As far as we know, the only work actually handling a large number of sources is [34]. It proposes a two-step combination based on BBAs clustering. Specifically, using the canonical decomposition, the clusters are defined as sets of Simple Support Functions (SSF) having the same focal elements so that their combination is straightforward and also produces a SSF. Then, cluster SSFs are discounted with respect to the number of initial SSFs in the cluster. However, such an approach has very restrictive hypotheses, such as the fact that the canonical decomposition of initial BBAs involves only a small set of SSFs, which is clearly not the case when considering a large 2D discernment frame.

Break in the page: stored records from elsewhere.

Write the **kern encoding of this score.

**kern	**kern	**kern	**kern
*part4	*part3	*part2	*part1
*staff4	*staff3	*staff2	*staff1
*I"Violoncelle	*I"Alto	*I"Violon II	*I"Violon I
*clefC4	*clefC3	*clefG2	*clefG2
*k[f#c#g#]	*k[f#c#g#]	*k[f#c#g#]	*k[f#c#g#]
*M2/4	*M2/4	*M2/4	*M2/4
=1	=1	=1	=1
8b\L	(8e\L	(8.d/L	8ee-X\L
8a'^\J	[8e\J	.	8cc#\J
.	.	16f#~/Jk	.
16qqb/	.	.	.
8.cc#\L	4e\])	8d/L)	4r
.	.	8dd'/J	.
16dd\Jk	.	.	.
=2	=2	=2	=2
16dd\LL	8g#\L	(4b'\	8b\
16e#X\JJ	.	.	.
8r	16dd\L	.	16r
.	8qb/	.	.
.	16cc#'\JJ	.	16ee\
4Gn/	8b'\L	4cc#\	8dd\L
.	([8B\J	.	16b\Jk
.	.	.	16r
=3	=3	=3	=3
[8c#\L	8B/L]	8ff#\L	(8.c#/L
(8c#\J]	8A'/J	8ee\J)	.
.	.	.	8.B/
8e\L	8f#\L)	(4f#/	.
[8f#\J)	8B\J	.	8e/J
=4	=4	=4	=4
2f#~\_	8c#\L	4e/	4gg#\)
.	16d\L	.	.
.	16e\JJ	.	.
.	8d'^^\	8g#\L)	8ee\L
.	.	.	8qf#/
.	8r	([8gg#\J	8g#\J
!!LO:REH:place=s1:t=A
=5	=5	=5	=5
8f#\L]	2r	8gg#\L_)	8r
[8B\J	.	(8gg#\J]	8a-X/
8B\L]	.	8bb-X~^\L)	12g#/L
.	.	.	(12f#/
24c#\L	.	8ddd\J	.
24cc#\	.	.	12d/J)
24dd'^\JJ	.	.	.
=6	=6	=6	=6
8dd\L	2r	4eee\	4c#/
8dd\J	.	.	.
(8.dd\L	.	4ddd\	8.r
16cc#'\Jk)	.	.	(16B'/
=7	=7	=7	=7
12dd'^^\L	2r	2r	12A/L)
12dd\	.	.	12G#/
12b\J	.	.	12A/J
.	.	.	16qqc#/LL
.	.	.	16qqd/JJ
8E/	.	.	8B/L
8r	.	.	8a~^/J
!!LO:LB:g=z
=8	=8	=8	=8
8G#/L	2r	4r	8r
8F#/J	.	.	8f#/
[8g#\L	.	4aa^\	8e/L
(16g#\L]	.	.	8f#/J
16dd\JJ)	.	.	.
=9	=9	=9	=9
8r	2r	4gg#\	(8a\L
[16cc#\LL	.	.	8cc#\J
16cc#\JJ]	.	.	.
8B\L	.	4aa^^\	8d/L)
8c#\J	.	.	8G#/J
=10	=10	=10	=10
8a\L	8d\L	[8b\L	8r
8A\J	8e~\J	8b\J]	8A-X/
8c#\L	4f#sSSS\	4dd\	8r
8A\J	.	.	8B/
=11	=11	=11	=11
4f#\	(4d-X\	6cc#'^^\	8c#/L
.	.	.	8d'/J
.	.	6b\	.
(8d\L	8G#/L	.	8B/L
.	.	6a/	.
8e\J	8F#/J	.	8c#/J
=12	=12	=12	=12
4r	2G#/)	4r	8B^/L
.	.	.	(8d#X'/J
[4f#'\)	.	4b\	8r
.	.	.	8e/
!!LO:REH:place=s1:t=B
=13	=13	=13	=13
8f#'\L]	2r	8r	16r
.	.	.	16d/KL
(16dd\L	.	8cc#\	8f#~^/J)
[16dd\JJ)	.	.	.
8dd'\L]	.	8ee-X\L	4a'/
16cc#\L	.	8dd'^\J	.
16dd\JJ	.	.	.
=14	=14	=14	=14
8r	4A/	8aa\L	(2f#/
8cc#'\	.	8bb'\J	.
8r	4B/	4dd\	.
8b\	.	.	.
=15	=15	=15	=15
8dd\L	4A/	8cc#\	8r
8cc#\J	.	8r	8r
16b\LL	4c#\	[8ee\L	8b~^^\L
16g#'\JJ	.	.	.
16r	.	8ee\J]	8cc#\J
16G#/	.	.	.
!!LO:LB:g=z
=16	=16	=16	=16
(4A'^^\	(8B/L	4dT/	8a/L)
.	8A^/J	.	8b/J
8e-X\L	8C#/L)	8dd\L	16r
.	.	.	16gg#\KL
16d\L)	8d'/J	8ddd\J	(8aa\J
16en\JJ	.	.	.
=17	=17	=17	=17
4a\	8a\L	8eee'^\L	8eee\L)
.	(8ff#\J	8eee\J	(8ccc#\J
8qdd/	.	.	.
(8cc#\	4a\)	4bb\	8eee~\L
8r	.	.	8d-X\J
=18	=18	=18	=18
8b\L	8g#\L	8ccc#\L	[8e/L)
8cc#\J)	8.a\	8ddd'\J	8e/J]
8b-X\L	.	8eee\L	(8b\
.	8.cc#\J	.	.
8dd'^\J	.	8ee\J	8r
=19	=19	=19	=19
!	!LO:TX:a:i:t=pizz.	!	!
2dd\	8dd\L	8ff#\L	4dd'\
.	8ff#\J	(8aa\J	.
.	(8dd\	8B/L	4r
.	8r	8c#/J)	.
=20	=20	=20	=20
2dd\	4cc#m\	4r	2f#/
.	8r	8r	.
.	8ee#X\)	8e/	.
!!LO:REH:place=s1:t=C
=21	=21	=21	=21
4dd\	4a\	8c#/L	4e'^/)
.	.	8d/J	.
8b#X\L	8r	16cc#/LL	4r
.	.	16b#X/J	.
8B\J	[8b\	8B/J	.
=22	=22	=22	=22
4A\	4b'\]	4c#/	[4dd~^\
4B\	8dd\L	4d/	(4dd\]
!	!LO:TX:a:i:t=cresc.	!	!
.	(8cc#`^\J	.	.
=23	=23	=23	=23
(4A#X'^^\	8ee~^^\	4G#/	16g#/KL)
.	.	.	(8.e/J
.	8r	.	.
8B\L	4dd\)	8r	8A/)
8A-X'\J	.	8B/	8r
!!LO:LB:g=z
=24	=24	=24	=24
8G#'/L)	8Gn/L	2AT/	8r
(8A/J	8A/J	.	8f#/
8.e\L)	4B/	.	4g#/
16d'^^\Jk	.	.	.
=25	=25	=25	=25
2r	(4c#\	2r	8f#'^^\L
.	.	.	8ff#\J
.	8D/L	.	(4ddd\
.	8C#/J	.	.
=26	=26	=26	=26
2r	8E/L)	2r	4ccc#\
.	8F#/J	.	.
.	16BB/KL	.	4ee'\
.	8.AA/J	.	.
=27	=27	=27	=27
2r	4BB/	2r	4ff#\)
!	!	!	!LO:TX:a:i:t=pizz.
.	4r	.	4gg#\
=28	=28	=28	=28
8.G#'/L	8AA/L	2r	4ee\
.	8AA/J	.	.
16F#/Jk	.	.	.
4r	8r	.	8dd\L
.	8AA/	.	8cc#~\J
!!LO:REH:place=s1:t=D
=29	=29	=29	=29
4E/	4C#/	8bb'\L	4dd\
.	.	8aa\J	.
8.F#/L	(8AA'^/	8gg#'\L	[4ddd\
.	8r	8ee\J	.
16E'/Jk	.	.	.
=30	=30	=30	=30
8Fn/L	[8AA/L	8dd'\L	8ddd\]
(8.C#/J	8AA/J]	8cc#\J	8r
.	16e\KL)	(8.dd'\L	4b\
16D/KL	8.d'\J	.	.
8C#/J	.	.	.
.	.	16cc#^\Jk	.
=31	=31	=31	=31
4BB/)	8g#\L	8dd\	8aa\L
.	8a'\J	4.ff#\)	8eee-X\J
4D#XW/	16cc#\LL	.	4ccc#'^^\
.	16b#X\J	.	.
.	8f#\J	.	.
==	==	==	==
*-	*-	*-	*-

In summary, for our topical application, the main issue comes from the fact that we have both a large solution space (and thus discernment frame) and a large number of pieces of evidence including a high ratio of outliers. Even if some previous works have provided partial solutions, none of them handle both scalability issues together. In this work, we keep the general idea of BBA clustering that was already proposed by [35], but both the clustering criterion and the use of clustering results are tailored with respect to our application. BBA clusters are firstly derived using a hierarchical clustering based on Jousselme's distance that allows for taking into account focal element interactions. From clustering construction, these clusters correspond to possible but incompatible solutions for the epipole localization. Secondly, BBAs are combined in a conjunctive way only within clusters to provide cluster-BBAs that are ranked so that the correct solution is expected to appear among the top ranked clusters. In order to illustrate the general concept introduced by our work, we will consider different sources of evidence which may arise in localization applications. The baseline scenario consists in a pair of images providing exclusively visual cues via keypoint association. Then, a more complex setting considers additional evidences provided by a pedestrian (i.e., carrier) detector and an exteroceptive sensor. Finally, a third scenario involves static cameras within a dynamic scene, in which the temporal dimension provides the means for the accumulation of evidences.

The remainder of this paper is as follows: in Section 2 we recall the basics (including belief function tools) used for this study, then Section 3 describes the proposed approach that provides a set of ordered solutions. In the next sections, we propose algorithms for the exploitation of the set of ordered solutions, in a multi-source fusion task (Section 4), and in a multi-temporal fusion task (Section 5) respectively. Section 6 analyzes the results obtained on a public dataset before Section 7 draws the main conclusions and perspectives of our work.